Deb Gillis files for reelection to Islamorada Village Council Seat 3
Deb Gillis filed to keep Seat 3, turning her 2026 campaign into a referendum on experience, growth and tourism politics in Islamorada.

Deb Gillis filed for reelection to the Islamorada Village Council on April 15, putting her Seat 3 record, and her long ties to the village’s planning and tourism machinery, back before voters ahead of the Nov. 3 municipal election.
Gillis is a longtime Islamorada resident and hotel owner who operates Key Lantern Inn and Blue Fin Inn at mile marker 82.1 bayside. Her bid is not coming from the outside. She returned to the council in 2024 after defeating Mary Barley, 2,274 to 1,639, and now is seeking to extend a comeback that already earned voter approval.
Her resume reaches well beyond one term. Gillis served eight years on the council before terming out in 2018, and during that stretch she held both mayor and vice mayor duties. Between council stints, she stayed in the village’s land-use conversation through the Local Planning Agency, including time as chairwoman. She also offered Ordinance No. 20-06 on vacation-rental valuation criteria, a sign that she has spent time on the kinds of regulatory questions that still shape Islamorada politics.
That background gives Gillis a broad profile in a village where housing, traffic, shoreline issues, development and tourism overlap. She also serves as vice chair on the Monroe County Tourist Development Council District Four Advisory Committee, tying her directly to the county’s tourism economy. The TDC says its mission is to manage Monroe County’s tourism marketing efforts to ensure long-term economic stability through visitor-related revenues, and District IV covers the stretch from the Long Key Bridge to mile marker 90.939, placing Islamorada squarely inside that footprint.

The reelection filing comes with the village’s next municipal election set for Nov. 3, 2026, when all five Village Council seats will be on the ballot. To qualify, a candidate must be a registered Florida voter, a resident of Islamorada, Village of Islands, and remain a resident throughout the two-year term. The council’s current roster lists Gillis in Seat 3 alongside Mayor Don Horton, Vice Mayor Sharon Mahoney, and council members Steve Friedman and Anna Richards. Islamorada’s mayor is chosen by fellow council members for a one-year term, which makes relationships and institutional memory especially important in village hall.

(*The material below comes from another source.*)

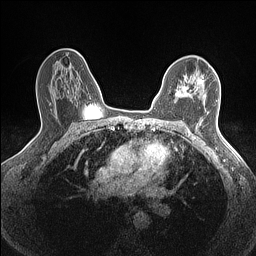
Breast MRI (dynamic contrast-enhanced), one axial slice; position 99 of 160 along the scan axis; dynamic contrast-enhanced series, time point 2 of 7 at this slice position (early post-contrast); 1.5 T; TE 1.4 ms, TR 5 ms; 0.9 mm slice thickness; 256 × 256 image matrix, field of view 300 × 300 mm. Female patient.
Outlined on this slice (semi-automatically segmented with operator editing):
- enhancing-tissue mask used for the functional tumour volume (all voxels passing the contrast-enhancement thresholds inside the analysis volume; usually the tumour): box from (x=176, y=76) to (x=204, y=97) px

The 2024 election underscored how competitive those seats can be, with eight candidates vying for four council spots. Voters also approved a term-limits change that allows council members to serve up to eight cumulative years, a rule that now lets experienced figures like Gillis return after previously terming out. As the campaign moves toward November, her record will be measured against the same pressures that have dominated Islamorada politics for years: workforce housing shortages, traffic backups, deteriorating infrastructure, climate resilience and future land use.